- _Data to use_
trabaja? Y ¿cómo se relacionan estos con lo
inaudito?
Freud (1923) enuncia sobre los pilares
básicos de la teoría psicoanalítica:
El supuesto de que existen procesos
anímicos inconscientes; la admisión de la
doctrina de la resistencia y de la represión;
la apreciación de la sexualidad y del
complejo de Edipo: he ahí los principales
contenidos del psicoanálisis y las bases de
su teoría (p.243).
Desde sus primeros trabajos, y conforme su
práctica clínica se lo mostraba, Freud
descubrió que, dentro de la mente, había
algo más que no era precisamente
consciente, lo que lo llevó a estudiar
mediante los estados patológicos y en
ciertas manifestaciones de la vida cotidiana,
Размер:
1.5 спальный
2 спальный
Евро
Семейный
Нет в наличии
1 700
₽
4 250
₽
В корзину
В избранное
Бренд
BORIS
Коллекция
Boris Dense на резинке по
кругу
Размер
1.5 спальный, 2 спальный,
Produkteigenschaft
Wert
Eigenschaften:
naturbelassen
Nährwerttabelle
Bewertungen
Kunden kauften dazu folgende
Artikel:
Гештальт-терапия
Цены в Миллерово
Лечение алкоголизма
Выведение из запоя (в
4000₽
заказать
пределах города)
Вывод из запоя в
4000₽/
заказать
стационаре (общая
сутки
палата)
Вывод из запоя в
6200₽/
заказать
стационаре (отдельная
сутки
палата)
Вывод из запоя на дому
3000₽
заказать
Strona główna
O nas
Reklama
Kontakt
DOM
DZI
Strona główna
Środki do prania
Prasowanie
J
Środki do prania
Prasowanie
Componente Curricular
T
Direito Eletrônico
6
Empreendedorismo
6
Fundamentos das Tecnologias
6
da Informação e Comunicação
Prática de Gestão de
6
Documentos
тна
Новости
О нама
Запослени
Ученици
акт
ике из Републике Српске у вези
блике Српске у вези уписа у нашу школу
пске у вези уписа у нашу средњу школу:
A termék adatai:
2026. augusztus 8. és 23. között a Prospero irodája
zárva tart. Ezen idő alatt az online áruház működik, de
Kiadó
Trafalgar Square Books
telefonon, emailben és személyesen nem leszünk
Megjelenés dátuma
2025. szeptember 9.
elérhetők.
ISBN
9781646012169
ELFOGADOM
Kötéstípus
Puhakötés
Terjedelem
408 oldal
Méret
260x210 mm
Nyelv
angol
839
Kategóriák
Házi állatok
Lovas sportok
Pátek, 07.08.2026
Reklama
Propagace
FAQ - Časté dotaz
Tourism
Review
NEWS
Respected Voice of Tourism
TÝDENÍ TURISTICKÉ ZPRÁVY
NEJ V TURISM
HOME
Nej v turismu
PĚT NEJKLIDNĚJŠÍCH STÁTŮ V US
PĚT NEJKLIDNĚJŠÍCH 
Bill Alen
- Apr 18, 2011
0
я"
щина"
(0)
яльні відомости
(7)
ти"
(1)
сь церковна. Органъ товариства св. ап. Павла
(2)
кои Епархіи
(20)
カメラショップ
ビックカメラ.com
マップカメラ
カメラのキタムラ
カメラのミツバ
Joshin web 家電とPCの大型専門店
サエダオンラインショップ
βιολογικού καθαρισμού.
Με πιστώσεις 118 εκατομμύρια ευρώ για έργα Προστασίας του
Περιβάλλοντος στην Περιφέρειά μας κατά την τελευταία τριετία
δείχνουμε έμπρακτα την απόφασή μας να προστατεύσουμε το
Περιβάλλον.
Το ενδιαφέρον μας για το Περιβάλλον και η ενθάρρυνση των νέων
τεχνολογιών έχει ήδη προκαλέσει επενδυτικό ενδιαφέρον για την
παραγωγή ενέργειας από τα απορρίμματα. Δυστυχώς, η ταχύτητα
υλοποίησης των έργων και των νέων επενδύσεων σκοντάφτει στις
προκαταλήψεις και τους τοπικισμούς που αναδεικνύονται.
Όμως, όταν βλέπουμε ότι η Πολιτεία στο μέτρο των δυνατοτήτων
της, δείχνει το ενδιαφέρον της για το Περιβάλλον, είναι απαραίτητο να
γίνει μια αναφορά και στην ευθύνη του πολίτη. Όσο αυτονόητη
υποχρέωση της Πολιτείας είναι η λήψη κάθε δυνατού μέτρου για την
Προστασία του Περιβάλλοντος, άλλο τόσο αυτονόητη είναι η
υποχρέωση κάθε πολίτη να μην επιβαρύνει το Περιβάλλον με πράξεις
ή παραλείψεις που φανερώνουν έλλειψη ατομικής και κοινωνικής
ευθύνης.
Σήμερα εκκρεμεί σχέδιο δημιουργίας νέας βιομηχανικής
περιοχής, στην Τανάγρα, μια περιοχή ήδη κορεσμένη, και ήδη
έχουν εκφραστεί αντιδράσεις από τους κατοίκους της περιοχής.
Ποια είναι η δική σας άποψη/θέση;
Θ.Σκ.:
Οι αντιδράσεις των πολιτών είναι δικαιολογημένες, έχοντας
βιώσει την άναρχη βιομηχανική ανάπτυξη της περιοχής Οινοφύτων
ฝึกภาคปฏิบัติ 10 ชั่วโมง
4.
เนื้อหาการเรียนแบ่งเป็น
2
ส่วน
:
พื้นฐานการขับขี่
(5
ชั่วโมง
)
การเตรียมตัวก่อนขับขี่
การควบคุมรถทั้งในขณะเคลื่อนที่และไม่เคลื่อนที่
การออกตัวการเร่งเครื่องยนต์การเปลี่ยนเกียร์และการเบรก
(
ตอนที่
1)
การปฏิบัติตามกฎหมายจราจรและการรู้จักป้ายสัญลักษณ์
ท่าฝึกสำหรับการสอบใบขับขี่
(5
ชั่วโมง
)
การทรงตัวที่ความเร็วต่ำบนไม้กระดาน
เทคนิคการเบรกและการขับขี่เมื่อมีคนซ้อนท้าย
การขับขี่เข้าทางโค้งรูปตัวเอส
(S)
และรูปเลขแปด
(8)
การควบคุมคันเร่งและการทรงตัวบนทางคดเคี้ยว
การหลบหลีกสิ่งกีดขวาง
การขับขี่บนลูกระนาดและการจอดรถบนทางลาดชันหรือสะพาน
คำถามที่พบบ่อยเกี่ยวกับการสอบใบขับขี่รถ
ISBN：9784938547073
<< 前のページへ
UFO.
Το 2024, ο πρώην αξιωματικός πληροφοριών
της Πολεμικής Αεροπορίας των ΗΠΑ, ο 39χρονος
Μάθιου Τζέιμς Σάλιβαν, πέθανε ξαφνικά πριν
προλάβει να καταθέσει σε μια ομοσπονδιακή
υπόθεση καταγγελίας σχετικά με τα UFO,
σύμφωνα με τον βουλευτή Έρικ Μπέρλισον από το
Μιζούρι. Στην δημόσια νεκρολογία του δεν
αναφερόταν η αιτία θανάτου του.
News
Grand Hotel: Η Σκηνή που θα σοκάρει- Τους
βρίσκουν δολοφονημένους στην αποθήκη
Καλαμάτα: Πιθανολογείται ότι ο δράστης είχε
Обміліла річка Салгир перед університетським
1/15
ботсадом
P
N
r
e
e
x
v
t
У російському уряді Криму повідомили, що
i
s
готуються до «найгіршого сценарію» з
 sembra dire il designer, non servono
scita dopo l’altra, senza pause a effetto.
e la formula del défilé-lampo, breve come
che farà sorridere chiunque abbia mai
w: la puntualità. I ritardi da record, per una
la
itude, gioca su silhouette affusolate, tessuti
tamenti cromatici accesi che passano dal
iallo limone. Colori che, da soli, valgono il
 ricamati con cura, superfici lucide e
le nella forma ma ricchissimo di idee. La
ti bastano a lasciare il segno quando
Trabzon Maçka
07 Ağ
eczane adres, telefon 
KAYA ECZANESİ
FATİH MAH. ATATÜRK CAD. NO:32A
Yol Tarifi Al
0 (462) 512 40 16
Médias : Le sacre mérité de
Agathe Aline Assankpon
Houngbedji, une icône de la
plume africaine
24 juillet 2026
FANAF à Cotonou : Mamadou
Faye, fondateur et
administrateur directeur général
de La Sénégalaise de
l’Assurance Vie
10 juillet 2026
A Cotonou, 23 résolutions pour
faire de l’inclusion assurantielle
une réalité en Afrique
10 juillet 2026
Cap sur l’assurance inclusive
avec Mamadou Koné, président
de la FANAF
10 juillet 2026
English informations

- _Exercise directions_
Please change "Prasowanie" to "Prasowanie odzieży" in the listing, starting at its first line and stopping after the line that contains "Trafalgar Square Books". Return only those lines, with nothing else altered.

- _Output for this task_
trabaja? Y ¿cómo se relacionan estos con lo
inaudito?
Freud (1923) enuncia sobre los pilares
básicos de la teoría psicoanalítica:
El supuesto de que existen procesos
anímicos inconscientes; la admisión de la
doctrina de la resistencia y de la represión;
la apreciación de la sexualidad y del
complejo de Edipo: he ahí los principales
contenidos del psicoanálisis y las bases de
su teoría (p.243).
Desde sus primeros trabajos, y conforme su
práctica clínica se lo mostraba, Freud
descubrió que, dentro de la mente, había
algo más que no era precisamente
consciente, lo que lo llevó a estudiar
mediante los estados patológicos y en
ciertas manifestaciones de la vida cotidiana,
Размер:
1.5 спальный
2 спальный
Евро
Семейный
Нет в наличии
1 700
₽
4 250
₽
В корзину
В избранное
Бренд
BORIS
Коллекция
Boris Dense на резинке по
кругу
Размер
1.5 спальный, 2 спальный,
Produkteigenschaft
Wert
Eigenschaften:
naturbelassen
Nährwerttabelle
Bewertungen
Kunden kauften dazu folgende
Artikel:
Гештальт-терапия
Цены в Миллерово
Лечение алкоголизма
Выведение из запоя (в
4000₽
заказать
пределах города)
Вывод из запоя в
4000₽/
заказать
стационаре (общая
сутки
палата)
Вывод из запоя в
6200₽/
заказать
стационаре (отдельная
сутки
палата)
Вывод из запоя на дому
3000₽
заказать
Strona główna
O nas
Reklama
Kontakt
DOM
DZI
Strona główna
Środki do prania
Prasowanie odzieży
J
Środki do prania
Prasowanie odzieży
Componente Curricular
T
Direito Eletrônico
6
Empreendedorismo
6
Fundamentos das Tecnologias
6
da Informação e Comunicação
Prática de Gestão de
6
Documentos
тна
Новости
О нама
Запослени
Ученици
акт
ике из Републике Српске у вези
блике Српске у вези уписа у нашу школу
пске у вези уписа у нашу средњу школу:
A termék adatai:
2026. augusztus 8. és 23. között a Prospero irodája
zárva tart. Ezen idő alatt az online áruház működik, de
Kiadó
Trafalgar Square Books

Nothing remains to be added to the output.